John Williams II

No. 11,23
- Position: Running back

Personal information
- Born: September 23, 1977 (age 48) Millgrove, Ontario, Canada
- Listed height: 6 ft 1 in (1.85 m)
- Listed weight: 220 lb (100 kg)

Career information
- High school: Waterdown District
- College: Edinboro
- CFL draft: 2002: 4th round, 31st overall pick

Career history
- 2002: BC Lions
- 2003: Edmonton Eskimos*
- 2004–2007: Toronto Argonauts
- 2008–2009: Hamilton Tiger-Cats
- * Offseason and/or practice squad member only

Awards and highlights
- 2× Grey Cup champion (2003, 2004); Special Teams Player of the Week;
- Stats at CFL.ca

= John Williams Jr. (Canadian football) =

Canadian football player

John M. Williams Jr. (born September 23, 1977) is a retired Canadian Football League (CFL) running back. He played for the BC Lions, the Toronto Argonauts and the Hamilton Tiger-Cats.

== Early life ==
Williams is the son of the former CFL player John "Twiggy" Williams (born: Fort Worth, Texas) who played for four teams from 1967 to 1975. Williams Junior played for his father from the age of 9 until 18 years of age. Williams Senior was a part-time scout for the Detroit Lions which allowed Junior to spend many summers around the future Hall of Fame running back Barry Sanders and other NFL greats.
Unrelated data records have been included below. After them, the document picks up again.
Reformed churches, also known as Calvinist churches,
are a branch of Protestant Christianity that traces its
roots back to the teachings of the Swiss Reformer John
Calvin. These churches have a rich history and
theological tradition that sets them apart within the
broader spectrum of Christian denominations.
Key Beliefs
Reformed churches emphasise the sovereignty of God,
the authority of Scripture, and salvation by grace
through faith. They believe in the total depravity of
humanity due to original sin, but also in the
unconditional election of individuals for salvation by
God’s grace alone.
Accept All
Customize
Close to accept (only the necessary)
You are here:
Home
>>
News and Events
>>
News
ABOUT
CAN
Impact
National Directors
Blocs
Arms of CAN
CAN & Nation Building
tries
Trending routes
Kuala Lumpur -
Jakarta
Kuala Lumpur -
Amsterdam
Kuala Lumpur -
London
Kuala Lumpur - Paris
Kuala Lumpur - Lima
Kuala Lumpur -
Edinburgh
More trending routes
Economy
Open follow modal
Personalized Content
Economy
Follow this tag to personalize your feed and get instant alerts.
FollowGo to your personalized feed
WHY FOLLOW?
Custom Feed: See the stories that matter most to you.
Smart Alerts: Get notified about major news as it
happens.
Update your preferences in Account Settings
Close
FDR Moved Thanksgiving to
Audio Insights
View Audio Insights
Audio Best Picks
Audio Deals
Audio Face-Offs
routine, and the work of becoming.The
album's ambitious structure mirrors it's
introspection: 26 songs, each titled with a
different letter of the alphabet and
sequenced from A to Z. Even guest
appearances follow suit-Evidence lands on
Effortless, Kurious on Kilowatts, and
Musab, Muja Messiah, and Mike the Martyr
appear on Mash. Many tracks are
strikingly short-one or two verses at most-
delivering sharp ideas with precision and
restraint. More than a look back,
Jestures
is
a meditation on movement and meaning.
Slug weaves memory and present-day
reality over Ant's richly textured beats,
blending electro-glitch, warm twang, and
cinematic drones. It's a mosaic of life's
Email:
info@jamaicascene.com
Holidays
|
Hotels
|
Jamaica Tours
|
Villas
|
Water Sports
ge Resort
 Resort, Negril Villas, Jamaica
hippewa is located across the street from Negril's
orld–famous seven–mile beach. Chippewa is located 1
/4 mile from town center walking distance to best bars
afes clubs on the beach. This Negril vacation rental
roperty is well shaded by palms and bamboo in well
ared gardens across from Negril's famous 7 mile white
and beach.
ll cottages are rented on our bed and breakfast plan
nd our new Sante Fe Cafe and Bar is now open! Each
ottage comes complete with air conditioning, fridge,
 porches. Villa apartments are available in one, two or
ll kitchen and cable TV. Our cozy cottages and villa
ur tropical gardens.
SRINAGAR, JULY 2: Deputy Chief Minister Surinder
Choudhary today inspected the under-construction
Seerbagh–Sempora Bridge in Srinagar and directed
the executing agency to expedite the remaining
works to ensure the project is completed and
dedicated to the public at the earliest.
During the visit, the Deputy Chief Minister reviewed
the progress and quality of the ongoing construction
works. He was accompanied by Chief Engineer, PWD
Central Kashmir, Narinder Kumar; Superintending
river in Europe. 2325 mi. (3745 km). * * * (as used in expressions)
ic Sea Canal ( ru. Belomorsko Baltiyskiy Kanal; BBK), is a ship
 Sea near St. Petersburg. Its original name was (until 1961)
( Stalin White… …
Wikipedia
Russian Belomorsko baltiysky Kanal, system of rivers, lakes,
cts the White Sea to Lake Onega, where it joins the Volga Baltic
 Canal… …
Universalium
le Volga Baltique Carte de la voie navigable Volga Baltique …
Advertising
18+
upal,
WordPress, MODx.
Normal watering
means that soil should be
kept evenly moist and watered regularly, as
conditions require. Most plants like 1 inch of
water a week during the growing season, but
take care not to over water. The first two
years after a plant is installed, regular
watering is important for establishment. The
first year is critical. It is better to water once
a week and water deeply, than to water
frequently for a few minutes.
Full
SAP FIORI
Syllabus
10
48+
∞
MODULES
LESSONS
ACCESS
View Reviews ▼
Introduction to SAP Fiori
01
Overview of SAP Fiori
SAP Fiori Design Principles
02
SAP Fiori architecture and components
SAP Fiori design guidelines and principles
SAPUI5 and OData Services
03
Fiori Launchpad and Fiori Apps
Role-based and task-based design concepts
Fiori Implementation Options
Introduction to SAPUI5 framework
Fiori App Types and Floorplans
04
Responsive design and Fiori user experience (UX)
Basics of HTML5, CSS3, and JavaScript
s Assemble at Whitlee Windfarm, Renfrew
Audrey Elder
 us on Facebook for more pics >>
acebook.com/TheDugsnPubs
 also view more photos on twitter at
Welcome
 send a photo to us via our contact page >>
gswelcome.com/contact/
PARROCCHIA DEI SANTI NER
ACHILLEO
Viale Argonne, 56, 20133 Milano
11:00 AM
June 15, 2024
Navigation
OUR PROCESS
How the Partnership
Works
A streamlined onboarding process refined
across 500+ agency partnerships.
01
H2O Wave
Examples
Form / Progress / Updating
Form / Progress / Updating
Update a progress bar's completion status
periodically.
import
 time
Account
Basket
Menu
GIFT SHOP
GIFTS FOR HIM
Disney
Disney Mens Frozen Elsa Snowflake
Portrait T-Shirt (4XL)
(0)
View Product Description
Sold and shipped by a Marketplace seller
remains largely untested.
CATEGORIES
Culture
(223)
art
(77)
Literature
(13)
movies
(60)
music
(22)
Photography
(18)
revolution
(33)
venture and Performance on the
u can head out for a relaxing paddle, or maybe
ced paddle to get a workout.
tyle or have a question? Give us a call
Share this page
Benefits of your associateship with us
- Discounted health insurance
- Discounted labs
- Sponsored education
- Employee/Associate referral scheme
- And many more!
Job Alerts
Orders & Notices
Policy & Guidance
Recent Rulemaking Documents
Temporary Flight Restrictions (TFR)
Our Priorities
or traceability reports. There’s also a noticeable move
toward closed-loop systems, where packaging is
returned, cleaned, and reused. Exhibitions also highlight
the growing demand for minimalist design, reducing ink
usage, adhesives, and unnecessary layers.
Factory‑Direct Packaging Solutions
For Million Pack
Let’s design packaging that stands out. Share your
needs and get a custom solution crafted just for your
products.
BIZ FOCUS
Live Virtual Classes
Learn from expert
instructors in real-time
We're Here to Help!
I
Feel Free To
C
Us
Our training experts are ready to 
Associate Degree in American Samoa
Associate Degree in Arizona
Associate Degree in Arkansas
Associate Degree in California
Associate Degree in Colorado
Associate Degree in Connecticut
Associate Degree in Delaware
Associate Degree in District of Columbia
Williams was awarded an athletic scholarship to attend The University of Rhode Island, later transferring to Edinboro University of Pennsylvania.

== Professional career ==
Williams was considered a "hybrid" player known for his physical play and being able to work from several positions in his eight-year career including running back, fullback, tight-end and slot-back.

Williams was selected 31st overall in the 2002 CFL draft by the BC Lions and he played 15 games of the 2002 CFL season, carrying the ball once for a three-yard gain, recorded four defensive tackles and eight special teams tackles. The Lions released him in the 2003 pre-season and the Edmonton Eskimos signed him to the practice roster on September 3, where he remained for the season.

From 2004 through the 2007 CFL season, Williams played for the Toronto Argonauts where he was consistently one of the team leaders in special team tackles. In the 2004 CFL season, he played in all 18 regular season games, carried the ball three times for 37 yards, and scored one touchdown. He also made one defensive tackle and three special teams tackles and played in all three Argos playoff games including the 92nd Grey Cup victory over the BC Lions.

On February 7, 2008, Williams was traded to the Hamilton Tiger-Cats in exchange for future considerations. He played in 17 games and carried the ball for 29 yards on five runs and received two passes for 16 yards. During the 2009 season, Williams became a more integral part of the offence, splitting time at several positions as well as returning kicks. Williams elected to retire after the season.